Abstract

The Russian empire in the 19th century was exceptionally vast; in 1815 its territory stretched from Warsaw and Helsingfors (now Helsinki) in the West, to Alaska, the Aleutian Islands, and the northern part of California (Fort Ross and the territory adjoining it) in the East. In 1815-17 the Russian flag was even unfurled on one of the Hawaiian Islands - the island of Kauai. With the aim of buying provisions for Russian America, Georg A. Sheffer, a physician by profession and an emissary of the Russian American Company (henceforth RAC) was sent to Hawaii and even founded a trading post. Sheffer persistently sought an agreement from the Russian government for the official unification of the Hawaiian Islands to Russia.

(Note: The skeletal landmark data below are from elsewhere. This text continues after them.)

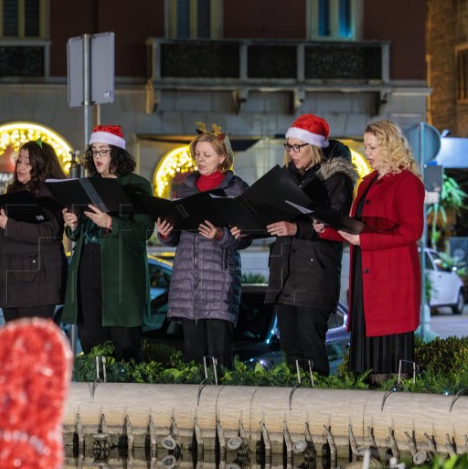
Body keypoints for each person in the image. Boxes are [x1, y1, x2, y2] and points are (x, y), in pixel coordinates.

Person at [242, 114, 359, 376]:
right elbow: (271, 217)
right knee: (290, 349)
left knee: (310, 347)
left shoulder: (336, 177)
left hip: (315, 270)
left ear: (315, 146)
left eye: (298, 146)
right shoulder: (286, 177)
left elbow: (334, 224)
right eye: (289, 146)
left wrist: (297, 228)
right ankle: (295, 412)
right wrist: (248, 224)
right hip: (283, 270)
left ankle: (317, 412)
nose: (292, 153)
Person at [317, 120, 424, 381]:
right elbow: (357, 228)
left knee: (389, 365)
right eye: (366, 147)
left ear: (391, 147)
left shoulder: (407, 182)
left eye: (374, 147)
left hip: (391, 285)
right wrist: (326, 229)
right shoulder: (367, 183)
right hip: (366, 282)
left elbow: (412, 231)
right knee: (366, 368)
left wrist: (366, 242)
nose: (368, 153)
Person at [156, 125, 252, 369]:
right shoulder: (185, 188)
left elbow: (247, 235)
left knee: (219, 360)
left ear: (222, 157)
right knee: (193, 360)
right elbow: (177, 235)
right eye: (197, 154)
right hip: (188, 283)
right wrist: (166, 234)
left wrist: (221, 235)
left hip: (219, 281)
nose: (200, 159)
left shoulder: (236, 188)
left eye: (207, 155)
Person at [61, 125, 155, 362]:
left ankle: (129, 397)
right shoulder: (86, 184)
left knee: (126, 346)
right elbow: (79, 234)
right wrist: (72, 225)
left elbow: (144, 230)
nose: (98, 157)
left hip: (121, 274)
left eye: (103, 151)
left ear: (117, 153)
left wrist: (110, 222)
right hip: (86, 270)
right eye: (94, 152)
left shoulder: (137, 185)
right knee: (92, 343)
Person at [0, 140, 67, 322]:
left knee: (33, 345)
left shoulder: (50, 194)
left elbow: (49, 232)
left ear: (41, 166)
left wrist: (8, 224)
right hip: (11, 281)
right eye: (19, 161)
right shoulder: (15, 191)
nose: (21, 167)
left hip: (36, 285)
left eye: (28, 162)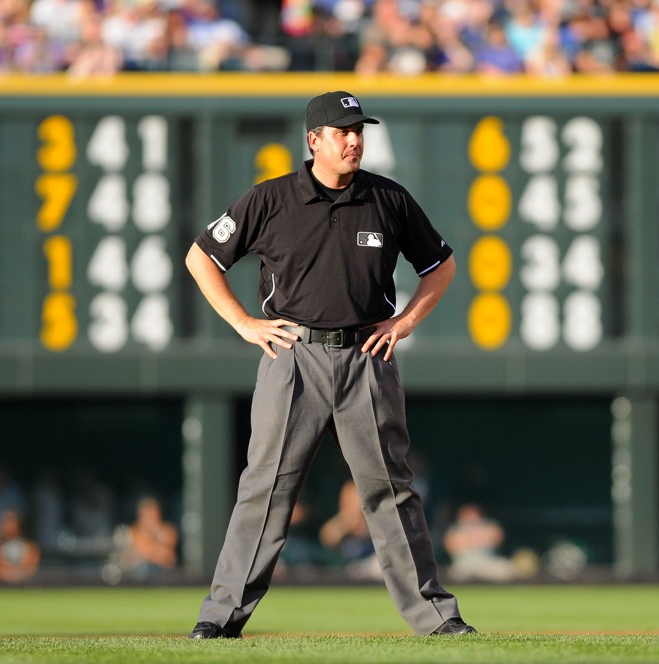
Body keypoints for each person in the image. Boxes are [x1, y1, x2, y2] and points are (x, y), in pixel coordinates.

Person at [185, 91, 474, 638]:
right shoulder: (270, 199)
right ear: (313, 140)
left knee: (390, 489)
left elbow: (441, 266)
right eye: (342, 131)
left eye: (359, 129)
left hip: (367, 354)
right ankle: (219, 619)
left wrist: (405, 322)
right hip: (292, 355)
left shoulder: (387, 199)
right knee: (266, 489)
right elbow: (201, 257)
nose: (354, 139)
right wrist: (245, 324)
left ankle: (437, 619)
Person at [318, 480, 381, 581]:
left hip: (369, 574)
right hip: (343, 573)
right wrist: (346, 520)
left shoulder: (374, 521)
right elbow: (327, 538)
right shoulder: (341, 522)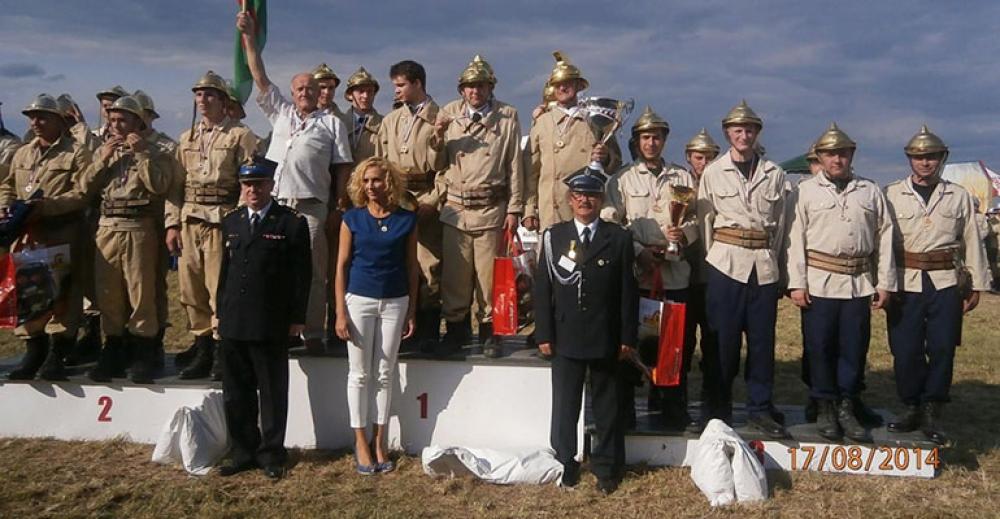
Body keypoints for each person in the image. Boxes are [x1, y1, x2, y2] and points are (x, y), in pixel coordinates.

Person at [238, 13, 353, 354]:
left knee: (315, 274)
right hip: (277, 205)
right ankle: (277, 328)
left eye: (311, 88)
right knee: (273, 270)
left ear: (321, 93)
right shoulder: (281, 113)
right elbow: (258, 75)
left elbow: (343, 168)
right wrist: (248, 36)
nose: (305, 92)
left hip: (312, 207)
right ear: (292, 92)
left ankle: (313, 334)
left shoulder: (332, 123)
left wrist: (338, 206)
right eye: (299, 88)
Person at [785, 123, 896, 442]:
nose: (837, 159)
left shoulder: (869, 190)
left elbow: (884, 236)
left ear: (852, 155)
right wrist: (797, 282)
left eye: (843, 153)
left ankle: (847, 404)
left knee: (853, 347)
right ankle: (824, 406)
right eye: (830, 154)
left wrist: (884, 282)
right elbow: (794, 238)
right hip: (819, 281)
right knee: (819, 346)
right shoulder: (804, 191)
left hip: (858, 282)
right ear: (820, 157)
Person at [884, 125, 990, 446]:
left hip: (944, 283)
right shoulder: (890, 194)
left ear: (942, 159)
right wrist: (882, 283)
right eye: (919, 157)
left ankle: (933, 407)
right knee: (905, 350)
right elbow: (883, 242)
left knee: (943, 347)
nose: (925, 163)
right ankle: (912, 405)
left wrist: (978, 283)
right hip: (906, 282)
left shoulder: (957, 196)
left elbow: (972, 239)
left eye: (931, 157)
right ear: (909, 160)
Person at [535, 168, 638, 495]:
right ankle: (565, 462)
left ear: (601, 199)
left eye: (591, 195)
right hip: (566, 334)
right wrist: (544, 334)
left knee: (607, 405)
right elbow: (543, 289)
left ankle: (607, 467)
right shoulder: (555, 237)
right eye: (579, 195)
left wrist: (627, 338)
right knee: (565, 405)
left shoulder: (618, 238)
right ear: (569, 200)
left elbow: (628, 292)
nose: (585, 201)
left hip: (606, 336)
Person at [695, 100, 788, 437]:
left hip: (762, 265)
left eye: (750, 129)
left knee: (762, 342)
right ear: (727, 134)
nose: (744, 135)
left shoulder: (774, 174)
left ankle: (760, 407)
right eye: (738, 130)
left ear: (757, 133)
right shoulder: (713, 172)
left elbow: (781, 223)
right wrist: (715, 260)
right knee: (723, 342)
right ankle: (717, 408)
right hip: (726, 263)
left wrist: (774, 262)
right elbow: (705, 220)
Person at [215, 156, 311, 479]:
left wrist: (297, 318)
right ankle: (243, 450)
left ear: (272, 185)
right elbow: (224, 273)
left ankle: (271, 453)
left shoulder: (290, 223)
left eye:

However, Alexander I categorically refused to take the Hawaiian leader Kaumualii under his protection. Nikolai Nikolaevich Bolkhovitinov, the main editor (otvetstvennyi redaktor) of the three volumes under review, finds explanations for this refusal in the conservative turn of Russian policy in the Pacific North, in adherence to the course of the Holy Alliance. He also notes an unwillingness to strain Russia's relations with the United States, which even at that time indicated its claims to Hawaii (2: 291-93). Istoriia Russkoi Ameriki describes this and other Russian efforts to include American lands in the composition of the Russian empire. It is the first major work to encompass the entire history of Russian America, and not just individual aspects of it, which have been elucidated in numerous works on the colonization of the Northwest part of the American continent. The three-volume work traces the dramatic events stretching from the beginning of colonization in 1638 to the sale of the holdings of the RAC to the United States in 1867.